(Dataset entries)
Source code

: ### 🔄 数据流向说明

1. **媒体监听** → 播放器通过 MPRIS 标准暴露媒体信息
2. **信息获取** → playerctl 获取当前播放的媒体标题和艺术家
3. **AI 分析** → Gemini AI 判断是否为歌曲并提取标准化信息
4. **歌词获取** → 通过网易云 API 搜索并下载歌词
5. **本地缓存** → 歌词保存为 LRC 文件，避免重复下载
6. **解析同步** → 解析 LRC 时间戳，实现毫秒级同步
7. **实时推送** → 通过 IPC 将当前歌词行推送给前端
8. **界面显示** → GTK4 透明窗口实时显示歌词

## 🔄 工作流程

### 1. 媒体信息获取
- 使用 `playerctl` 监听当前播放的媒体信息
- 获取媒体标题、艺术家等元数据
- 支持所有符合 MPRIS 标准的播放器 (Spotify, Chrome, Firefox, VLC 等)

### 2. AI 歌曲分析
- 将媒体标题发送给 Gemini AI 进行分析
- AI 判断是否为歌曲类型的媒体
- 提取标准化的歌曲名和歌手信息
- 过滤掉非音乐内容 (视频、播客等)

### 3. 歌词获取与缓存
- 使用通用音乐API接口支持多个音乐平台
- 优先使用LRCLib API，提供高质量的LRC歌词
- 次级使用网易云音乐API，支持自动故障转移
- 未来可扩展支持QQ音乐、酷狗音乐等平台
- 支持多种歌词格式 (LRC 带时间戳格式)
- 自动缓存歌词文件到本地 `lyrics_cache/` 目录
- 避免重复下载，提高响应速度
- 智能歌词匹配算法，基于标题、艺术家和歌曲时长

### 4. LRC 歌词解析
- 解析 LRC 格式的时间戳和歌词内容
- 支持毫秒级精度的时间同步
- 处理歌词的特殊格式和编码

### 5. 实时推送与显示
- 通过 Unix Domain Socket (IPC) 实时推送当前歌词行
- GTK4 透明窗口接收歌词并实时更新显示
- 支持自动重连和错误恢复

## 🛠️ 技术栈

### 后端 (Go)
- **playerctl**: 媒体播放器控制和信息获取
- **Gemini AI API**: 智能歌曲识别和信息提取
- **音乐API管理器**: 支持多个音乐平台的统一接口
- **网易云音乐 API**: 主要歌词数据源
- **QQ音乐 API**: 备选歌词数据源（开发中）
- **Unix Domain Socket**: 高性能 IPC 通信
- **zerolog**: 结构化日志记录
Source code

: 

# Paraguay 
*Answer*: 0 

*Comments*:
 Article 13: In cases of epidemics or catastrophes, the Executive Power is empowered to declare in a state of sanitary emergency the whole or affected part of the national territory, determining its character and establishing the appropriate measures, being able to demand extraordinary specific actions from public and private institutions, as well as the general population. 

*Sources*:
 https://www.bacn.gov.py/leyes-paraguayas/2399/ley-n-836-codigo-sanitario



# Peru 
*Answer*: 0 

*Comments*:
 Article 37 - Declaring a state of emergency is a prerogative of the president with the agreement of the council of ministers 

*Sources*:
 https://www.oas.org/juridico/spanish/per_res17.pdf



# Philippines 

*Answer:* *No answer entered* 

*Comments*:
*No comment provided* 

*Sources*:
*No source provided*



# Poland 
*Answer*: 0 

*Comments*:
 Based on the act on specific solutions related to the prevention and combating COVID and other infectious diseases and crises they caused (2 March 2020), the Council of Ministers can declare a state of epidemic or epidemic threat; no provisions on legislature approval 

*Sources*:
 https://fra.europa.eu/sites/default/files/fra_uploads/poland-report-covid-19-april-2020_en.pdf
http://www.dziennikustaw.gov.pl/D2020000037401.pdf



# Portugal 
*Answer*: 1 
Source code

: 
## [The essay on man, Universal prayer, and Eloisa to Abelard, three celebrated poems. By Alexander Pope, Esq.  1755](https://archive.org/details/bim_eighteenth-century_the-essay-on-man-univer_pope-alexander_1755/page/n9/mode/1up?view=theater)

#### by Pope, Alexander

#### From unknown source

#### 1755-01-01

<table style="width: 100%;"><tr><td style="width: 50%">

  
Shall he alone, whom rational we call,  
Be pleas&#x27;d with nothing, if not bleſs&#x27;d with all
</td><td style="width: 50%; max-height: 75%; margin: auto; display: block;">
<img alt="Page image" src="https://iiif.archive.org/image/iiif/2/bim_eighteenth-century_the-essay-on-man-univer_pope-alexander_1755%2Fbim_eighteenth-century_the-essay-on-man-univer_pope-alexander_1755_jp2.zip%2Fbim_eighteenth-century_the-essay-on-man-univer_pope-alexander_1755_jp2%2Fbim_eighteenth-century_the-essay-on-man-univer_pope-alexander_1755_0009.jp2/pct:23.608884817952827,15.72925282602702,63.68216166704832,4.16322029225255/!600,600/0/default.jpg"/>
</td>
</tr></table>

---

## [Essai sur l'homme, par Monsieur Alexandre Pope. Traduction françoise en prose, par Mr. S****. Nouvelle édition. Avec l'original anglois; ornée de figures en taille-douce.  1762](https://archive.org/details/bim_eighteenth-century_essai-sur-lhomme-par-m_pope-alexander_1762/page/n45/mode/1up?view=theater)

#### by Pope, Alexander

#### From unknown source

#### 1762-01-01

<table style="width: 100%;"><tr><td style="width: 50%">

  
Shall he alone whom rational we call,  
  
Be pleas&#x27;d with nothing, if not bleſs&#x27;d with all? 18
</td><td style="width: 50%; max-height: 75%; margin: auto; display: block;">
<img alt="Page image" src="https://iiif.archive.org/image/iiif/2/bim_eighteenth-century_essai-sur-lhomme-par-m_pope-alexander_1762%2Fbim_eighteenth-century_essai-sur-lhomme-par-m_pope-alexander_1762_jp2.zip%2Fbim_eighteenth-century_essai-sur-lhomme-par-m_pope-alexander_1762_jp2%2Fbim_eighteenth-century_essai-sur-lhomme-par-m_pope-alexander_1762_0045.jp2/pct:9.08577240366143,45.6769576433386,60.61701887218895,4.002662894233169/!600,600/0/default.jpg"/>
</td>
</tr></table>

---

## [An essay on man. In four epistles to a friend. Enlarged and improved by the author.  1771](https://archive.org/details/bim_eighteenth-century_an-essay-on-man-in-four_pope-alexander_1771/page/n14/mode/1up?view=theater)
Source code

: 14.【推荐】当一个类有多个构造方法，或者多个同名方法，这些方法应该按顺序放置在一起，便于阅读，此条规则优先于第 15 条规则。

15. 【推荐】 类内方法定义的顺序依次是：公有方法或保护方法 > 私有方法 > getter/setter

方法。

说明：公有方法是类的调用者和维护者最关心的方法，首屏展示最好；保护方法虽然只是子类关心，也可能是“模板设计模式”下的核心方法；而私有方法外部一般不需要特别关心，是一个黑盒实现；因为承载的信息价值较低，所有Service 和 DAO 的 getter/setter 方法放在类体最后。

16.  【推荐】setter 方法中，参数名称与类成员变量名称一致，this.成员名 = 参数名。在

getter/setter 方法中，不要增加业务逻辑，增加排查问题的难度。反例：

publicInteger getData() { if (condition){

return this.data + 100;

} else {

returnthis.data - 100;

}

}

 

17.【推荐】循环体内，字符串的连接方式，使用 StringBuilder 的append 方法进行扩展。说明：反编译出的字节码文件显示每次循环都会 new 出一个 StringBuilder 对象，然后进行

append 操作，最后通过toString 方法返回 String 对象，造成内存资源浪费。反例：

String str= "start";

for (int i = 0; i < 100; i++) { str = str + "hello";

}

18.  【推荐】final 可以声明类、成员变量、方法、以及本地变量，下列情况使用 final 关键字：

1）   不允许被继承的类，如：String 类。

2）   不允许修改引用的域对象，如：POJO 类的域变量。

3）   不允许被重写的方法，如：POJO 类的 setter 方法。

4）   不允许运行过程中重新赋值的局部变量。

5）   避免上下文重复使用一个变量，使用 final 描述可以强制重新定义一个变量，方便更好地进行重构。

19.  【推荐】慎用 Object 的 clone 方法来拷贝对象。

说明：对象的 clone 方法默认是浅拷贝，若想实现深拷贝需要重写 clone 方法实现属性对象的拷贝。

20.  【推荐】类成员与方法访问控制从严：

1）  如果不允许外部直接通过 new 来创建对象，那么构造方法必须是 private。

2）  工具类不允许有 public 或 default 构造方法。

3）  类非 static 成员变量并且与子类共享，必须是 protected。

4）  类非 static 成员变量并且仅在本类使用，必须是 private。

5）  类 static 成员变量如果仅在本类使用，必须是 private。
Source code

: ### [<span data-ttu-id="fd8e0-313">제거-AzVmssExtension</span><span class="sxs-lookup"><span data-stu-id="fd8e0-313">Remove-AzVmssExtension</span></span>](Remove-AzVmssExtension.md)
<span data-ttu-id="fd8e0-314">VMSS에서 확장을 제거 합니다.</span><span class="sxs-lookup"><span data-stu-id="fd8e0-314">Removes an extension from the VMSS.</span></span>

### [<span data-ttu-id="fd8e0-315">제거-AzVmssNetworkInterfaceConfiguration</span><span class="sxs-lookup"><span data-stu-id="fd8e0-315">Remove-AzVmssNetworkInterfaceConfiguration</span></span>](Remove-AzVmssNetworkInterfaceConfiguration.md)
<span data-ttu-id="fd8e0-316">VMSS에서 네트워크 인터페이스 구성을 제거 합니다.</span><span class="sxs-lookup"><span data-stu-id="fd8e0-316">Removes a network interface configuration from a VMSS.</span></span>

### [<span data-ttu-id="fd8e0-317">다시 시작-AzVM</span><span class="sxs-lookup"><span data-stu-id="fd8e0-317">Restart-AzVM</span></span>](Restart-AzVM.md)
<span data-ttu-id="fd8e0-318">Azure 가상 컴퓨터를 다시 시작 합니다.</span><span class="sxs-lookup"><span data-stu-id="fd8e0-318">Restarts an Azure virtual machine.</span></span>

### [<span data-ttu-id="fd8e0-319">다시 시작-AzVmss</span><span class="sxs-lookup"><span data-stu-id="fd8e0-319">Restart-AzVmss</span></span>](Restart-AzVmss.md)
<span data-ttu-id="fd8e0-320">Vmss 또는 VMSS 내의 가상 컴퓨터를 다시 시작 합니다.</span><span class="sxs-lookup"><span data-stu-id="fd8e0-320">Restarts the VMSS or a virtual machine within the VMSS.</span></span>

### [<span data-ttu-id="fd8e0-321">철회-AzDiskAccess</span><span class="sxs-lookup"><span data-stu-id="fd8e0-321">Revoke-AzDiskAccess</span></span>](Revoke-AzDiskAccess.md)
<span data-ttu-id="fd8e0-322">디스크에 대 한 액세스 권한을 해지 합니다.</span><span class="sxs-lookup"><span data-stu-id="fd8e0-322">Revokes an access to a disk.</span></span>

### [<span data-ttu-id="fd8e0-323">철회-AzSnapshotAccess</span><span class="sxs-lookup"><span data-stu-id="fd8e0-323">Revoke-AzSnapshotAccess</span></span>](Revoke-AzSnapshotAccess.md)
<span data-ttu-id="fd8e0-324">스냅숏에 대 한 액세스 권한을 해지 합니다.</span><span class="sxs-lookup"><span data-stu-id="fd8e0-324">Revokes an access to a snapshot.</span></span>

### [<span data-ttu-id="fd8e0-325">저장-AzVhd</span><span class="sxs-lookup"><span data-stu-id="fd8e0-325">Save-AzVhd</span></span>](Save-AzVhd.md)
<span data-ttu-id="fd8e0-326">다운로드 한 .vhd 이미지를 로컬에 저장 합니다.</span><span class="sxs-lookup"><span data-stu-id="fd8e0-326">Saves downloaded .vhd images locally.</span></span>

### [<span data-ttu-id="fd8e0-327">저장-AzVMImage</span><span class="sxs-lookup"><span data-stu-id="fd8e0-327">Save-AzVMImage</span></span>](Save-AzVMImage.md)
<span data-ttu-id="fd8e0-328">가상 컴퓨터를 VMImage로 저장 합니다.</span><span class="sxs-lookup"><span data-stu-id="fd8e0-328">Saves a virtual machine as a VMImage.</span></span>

Task brief: The answer needed is a single number: how many lines in the records above hold the string "getter". Please write nothing else.

Exercise answer: 3